* **What the exercise asks**
Copy out the listing below word for word, but leave the pictures out of your copy.

__________

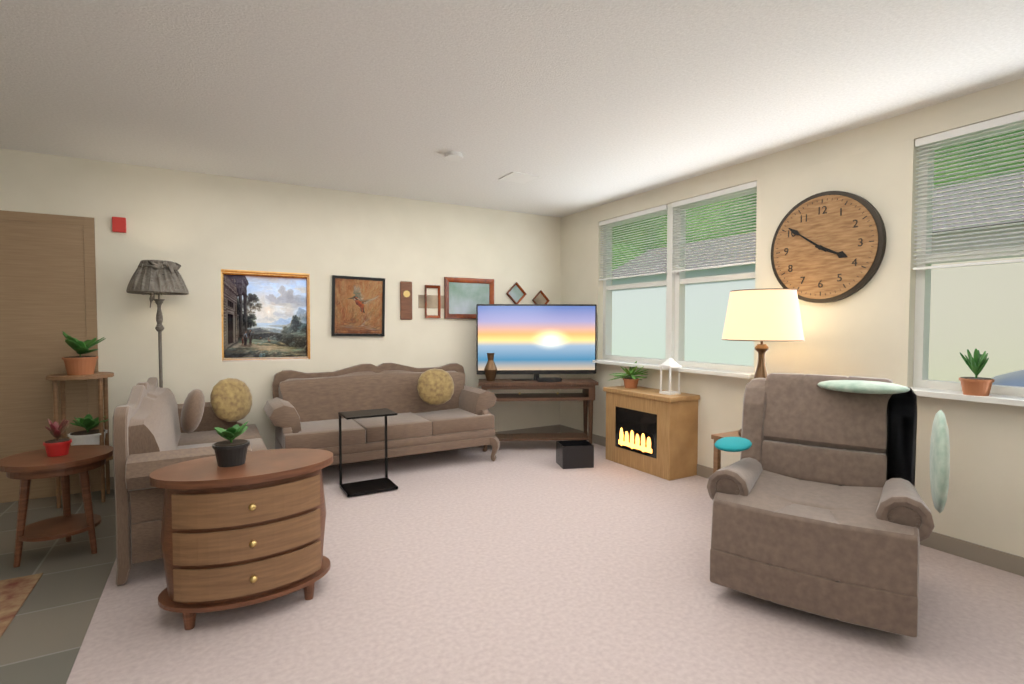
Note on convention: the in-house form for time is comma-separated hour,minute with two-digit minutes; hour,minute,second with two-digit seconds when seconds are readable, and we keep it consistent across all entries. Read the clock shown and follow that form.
3,51
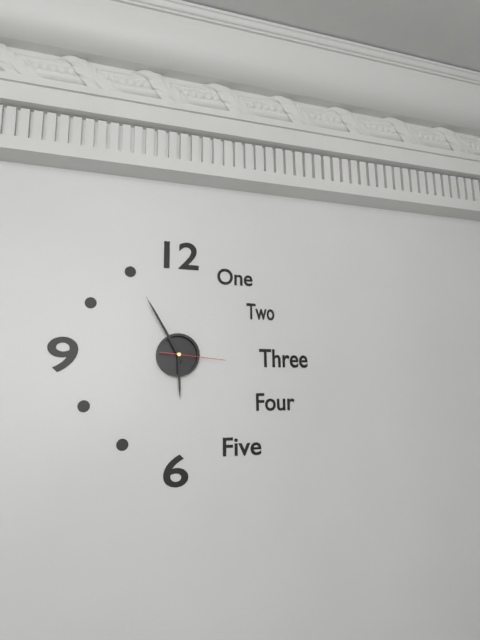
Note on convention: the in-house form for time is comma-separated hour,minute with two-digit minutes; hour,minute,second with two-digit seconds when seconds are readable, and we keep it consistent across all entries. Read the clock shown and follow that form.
5,55,16
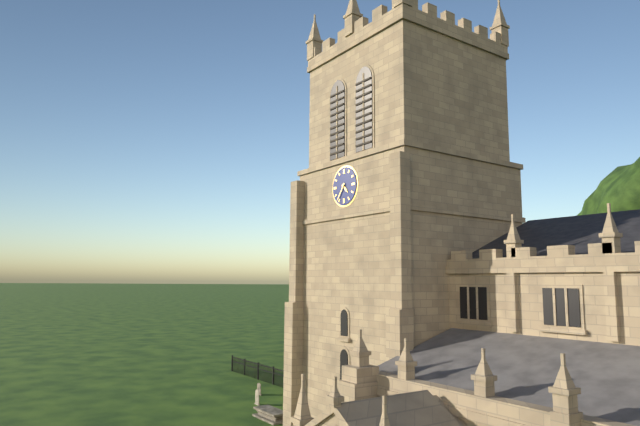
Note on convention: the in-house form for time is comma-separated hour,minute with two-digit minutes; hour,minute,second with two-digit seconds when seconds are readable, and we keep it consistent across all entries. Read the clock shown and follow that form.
4,36
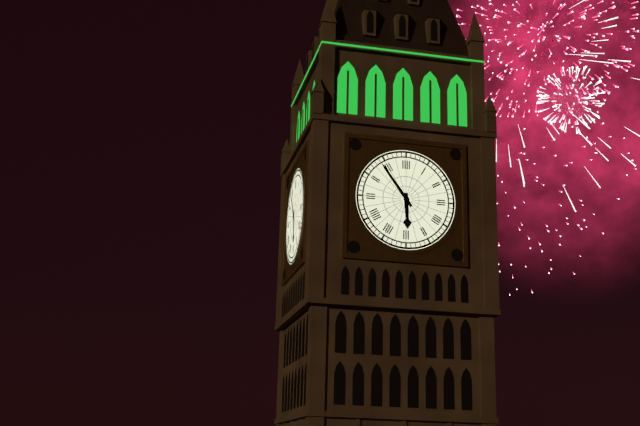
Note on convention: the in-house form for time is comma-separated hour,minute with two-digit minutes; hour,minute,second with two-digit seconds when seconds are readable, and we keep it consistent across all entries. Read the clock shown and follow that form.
5,54
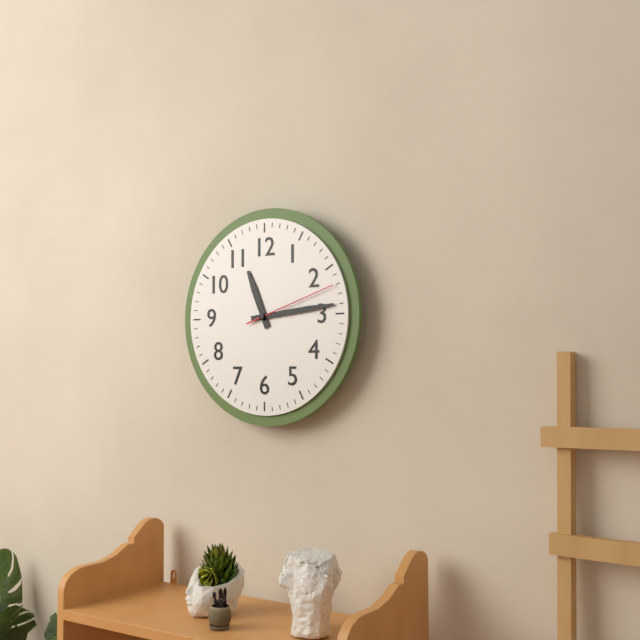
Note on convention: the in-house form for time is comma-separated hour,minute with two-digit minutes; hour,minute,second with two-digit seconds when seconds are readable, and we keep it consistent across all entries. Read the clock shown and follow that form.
11,14,12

__________

* **Response to this task**
Note on convention: the in-house form for time is comma-separated hour,minute with two-digit minutes; hour,minute,second with two-digit seconds when seconds are readable, and we keep it consistent across all entries. Read the clock shown and follow that form.
3,51
Note on convention: the in-house form for time is comma-separated hour,minute with two-digit minutes; hour,minute,second with two-digit seconds when seconds are readable, and we keep it consistent across all entries. Read the clock shown and follow that form.
5,55,16
Note on convention: the in-house form for time is comma-separated hour,minute with two-digit minutes; hour,minute,second with two-digit seconds when seconds are readable, and we keep it consistent across all entries. Read the clock shown and follow that form.
4,36
Note on convention: the in-house form for time is comma-separated hour,minute with two-digit minutes; hour,minute,second with two-digit seconds when seconds are readable, and we keep it consistent across all entries. Read the clock shown and follow that form.
5,54
Note on convention: the in-house form for time is comma-separated hour,minute with two-digit minutes; hour,minute,second with two-digit seconds when seconds are readable, and we keep it consistent across all entries. Read the clock shown and follow that form.
11,14,12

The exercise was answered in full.